▶ [Tasks]
(1) Using the comments about Excel, decide whether each statement agrees with them: (a) one prototype lasted 3 years; (b) the writer likes PowerView; (c) planning is the writer's favorite area of Excel work. For each, answer yes or no and quote the words that decide it.
(2) Quote the comments about Excel word for word, starting at "Lee.. Rob and" and ending at "of Excel swag!".

-------- Page text


      The challenge with Excel is keeping IT in the loop. I like to say to IT I’ll run with this as a prototype whilst you guys institutionalise the model.. The issue is that IT often struggle to deliver the same thing. One such prototype lasted 3 years that I know of. I sometimes feel like a dev when working with Excel (not sure if this is good or bad!). I don’t care for PowerView as I’ve been producing dashboards for years. Although if it was better integrated without the SharePoint req then I’d be all over it.

      If there’s one area in business that I don’t enjoy working with Excel is Planning. I’d love to show you some of the planning models I’ve seen in multinational companies that make the budget seem like hell. I think it is planning that gives Excel the bad rep. This is unfair as I doubt ms sell excel as a planning system.

      In business I find people at all levels want to learn it to some degree. This is a testament to the quality product that permeates most areas of business. I doubt we’ll ever see anything like it again.

  4. Spot on post Rob!

    Lee.. Rob and I had a conversation about your comment. The Tournament rules vs Prison rules. How IT is forced to follow rules while we do not. My memory was a little fuzzy that night… 🙂

  5. Hi Rob. Great post, fantastic follow up comments too….. ^ what Andrew S said. I meet so many in the “casual Excel user” world, and the constant, resounding theme is that they need more voices like yours. Meanwhile I too am really enjoying your book.. thanks to Bill J for shipping it over with my garage sale box of Excel swag!

----------------
-------- Recorded information

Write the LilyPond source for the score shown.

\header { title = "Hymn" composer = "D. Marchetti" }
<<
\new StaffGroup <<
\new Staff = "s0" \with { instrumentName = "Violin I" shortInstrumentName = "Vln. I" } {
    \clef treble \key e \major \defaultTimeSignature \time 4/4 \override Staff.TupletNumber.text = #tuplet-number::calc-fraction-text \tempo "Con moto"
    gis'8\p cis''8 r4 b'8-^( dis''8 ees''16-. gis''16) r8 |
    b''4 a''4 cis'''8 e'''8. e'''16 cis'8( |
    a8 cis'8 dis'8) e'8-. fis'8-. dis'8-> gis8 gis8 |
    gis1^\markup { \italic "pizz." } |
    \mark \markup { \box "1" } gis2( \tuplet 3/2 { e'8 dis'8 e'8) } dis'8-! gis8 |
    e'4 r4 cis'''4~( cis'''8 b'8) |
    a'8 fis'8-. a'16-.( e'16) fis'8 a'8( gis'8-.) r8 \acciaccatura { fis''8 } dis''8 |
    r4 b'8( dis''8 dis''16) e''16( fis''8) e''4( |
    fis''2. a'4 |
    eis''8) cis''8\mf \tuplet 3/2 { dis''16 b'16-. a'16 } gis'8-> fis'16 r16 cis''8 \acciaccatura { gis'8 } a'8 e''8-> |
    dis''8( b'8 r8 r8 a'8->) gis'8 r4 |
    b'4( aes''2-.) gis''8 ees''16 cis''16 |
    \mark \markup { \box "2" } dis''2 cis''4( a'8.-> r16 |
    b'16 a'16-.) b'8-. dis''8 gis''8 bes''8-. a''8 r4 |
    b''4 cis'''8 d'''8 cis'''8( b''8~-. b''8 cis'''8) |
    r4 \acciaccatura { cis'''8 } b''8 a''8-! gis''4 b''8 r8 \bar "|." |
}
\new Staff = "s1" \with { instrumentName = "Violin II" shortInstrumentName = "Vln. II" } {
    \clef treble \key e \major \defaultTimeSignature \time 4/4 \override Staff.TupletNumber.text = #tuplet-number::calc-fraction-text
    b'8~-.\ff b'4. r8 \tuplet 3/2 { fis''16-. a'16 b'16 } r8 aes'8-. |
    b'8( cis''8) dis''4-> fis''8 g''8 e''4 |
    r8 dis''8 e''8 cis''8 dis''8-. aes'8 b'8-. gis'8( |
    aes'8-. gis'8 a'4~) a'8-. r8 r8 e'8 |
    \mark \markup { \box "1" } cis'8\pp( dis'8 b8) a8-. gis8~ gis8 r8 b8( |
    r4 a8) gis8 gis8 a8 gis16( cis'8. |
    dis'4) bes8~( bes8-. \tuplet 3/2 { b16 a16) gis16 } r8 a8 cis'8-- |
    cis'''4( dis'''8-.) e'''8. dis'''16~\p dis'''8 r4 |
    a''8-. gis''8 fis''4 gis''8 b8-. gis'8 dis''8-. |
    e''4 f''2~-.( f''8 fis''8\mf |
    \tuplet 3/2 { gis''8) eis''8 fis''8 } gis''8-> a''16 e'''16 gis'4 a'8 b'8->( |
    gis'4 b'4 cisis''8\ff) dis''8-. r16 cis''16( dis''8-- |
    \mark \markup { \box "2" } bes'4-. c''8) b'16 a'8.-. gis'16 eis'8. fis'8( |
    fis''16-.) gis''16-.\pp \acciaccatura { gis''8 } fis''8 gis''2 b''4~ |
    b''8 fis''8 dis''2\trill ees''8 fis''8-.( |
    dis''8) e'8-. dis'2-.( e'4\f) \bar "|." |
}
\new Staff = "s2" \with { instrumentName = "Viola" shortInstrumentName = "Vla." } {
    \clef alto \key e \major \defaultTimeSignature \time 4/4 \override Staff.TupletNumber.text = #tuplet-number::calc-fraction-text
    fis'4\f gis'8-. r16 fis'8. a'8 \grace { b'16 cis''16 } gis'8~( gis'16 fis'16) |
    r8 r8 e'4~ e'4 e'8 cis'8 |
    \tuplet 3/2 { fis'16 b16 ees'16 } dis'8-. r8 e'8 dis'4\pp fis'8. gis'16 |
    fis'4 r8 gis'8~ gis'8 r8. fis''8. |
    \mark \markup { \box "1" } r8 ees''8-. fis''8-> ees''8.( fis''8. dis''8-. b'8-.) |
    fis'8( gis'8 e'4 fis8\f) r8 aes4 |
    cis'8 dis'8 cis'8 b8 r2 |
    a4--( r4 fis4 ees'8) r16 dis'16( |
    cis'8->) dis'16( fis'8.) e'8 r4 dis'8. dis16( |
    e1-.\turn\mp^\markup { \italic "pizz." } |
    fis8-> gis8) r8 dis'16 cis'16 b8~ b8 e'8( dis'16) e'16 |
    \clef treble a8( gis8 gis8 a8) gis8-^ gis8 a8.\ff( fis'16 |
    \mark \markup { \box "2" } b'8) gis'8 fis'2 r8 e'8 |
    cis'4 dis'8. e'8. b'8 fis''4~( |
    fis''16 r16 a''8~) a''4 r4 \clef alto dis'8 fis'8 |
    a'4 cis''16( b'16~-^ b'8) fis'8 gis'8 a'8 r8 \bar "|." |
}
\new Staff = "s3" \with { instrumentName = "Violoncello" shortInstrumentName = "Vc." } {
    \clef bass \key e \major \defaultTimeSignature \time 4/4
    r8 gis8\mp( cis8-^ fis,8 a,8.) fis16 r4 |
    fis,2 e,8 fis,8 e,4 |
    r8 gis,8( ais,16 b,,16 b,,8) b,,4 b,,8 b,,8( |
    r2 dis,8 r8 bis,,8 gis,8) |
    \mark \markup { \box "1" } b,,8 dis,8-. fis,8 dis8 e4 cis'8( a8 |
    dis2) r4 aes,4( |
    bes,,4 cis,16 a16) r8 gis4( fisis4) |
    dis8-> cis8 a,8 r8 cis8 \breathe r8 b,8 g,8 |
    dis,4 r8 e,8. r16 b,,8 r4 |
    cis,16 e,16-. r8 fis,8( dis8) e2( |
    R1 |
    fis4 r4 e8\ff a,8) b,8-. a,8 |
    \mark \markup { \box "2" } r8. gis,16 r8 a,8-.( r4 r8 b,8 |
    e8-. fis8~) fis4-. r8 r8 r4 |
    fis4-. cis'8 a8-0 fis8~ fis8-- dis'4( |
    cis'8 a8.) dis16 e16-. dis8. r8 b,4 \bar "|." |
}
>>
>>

----------------

▶ [Solution set]
(1)
(a) Yes: "One such prototype lasted 3 years that I know of."
(b) No: "I don’t care for PowerView as I’ve been producing dashboards for years."
(c) No: "If there’s one area in business that I don’t enjoy working with Excel is Planning."

(2)
Lee.. Rob and I had a conversation about your comment. The Tournament rules vs Prison rules. How IT is forced to follow rules while we do not. My memory was a little fuzzy that night… 🙂

  5. Hi Rob. Great post, fantastic follow up comments too….. ^ what Andrew S said. I meet so many in the “casual Excel user” world, and the constant, resounding theme is that they need more voices like yours. Meanwhile I too am really enjoying your book.. thanks to Bill J for shipping it over with my garage sale box of Excel swag!